FutureWire - futurism and emerging technology

Friday, March 25, 2005

Dixon and Nixon

As much as I dislike lumping psychics in with futurists, emerging technologists and trendwatchers, an item from the current issue of Newsweek piqued my interest nonetheless. Thus, as our weekly Friday diversion, we'll examine how psychic Jeanne Dixon reportedly advised President Richard Nixon in the early 1970's.

Dixon rose to fame by supposedly predicting the election and assassination of JFK, and throughout the 1960s, '70s and '80s, her predictions regularly appeared in supermarket tabloids. Now, tapes recently unearthed by the commission investigating 9/11 reveal that Dixon consulted with the President on what she believed to be terrorist threats and other matters.

She predicted terrorist attacks against Nixon, as well as against Washington Post publisher Katherine Graham and comedian Alan King. In general, Dixon was concerned about the safety of prominent Jews in America. Nixon responded by forming a counterterrorism commission in 1972... though this may also have been inspired by the terrorist attack at the Munich Olympics that year.

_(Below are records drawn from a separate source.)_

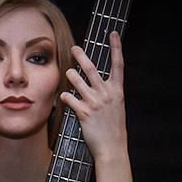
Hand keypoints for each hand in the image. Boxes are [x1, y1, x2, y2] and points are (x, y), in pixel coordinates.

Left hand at [60, 31, 127, 160]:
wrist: (112, 147)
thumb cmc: (114, 129)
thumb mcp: (117, 108)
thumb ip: (109, 94)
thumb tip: (101, 84)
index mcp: (117, 91)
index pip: (118, 64)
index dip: (116, 48)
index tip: (113, 34)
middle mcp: (107, 94)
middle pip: (92, 69)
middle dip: (82, 56)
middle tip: (74, 48)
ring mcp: (95, 102)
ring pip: (78, 81)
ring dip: (70, 75)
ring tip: (67, 73)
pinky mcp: (84, 113)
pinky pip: (70, 99)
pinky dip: (65, 97)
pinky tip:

In other areas, Dixon's predictions were way off. For instance, she predicted that World War III would break out in 1958 in China, that the Soviets would be the first to put a man on the moon, and that a cure for cancer would be found by 1967. As for Nixon's difficulties in the Watergate scandal, Dixon assured the President that there would be a rough road ahead, but that "everything will turn out fine." By the 1980s, Dixon's predictions were so consistently off the mark that another one of her high-powered clients -- Nancy Reagan -- concluded that the psychic had lost her powers.

But Nixon remained loyal to his "soothsayer" -- perhaps in part because Dixon remained loyal to him, predicting that he would ultimately be regarded as one of America's greatest Presidents.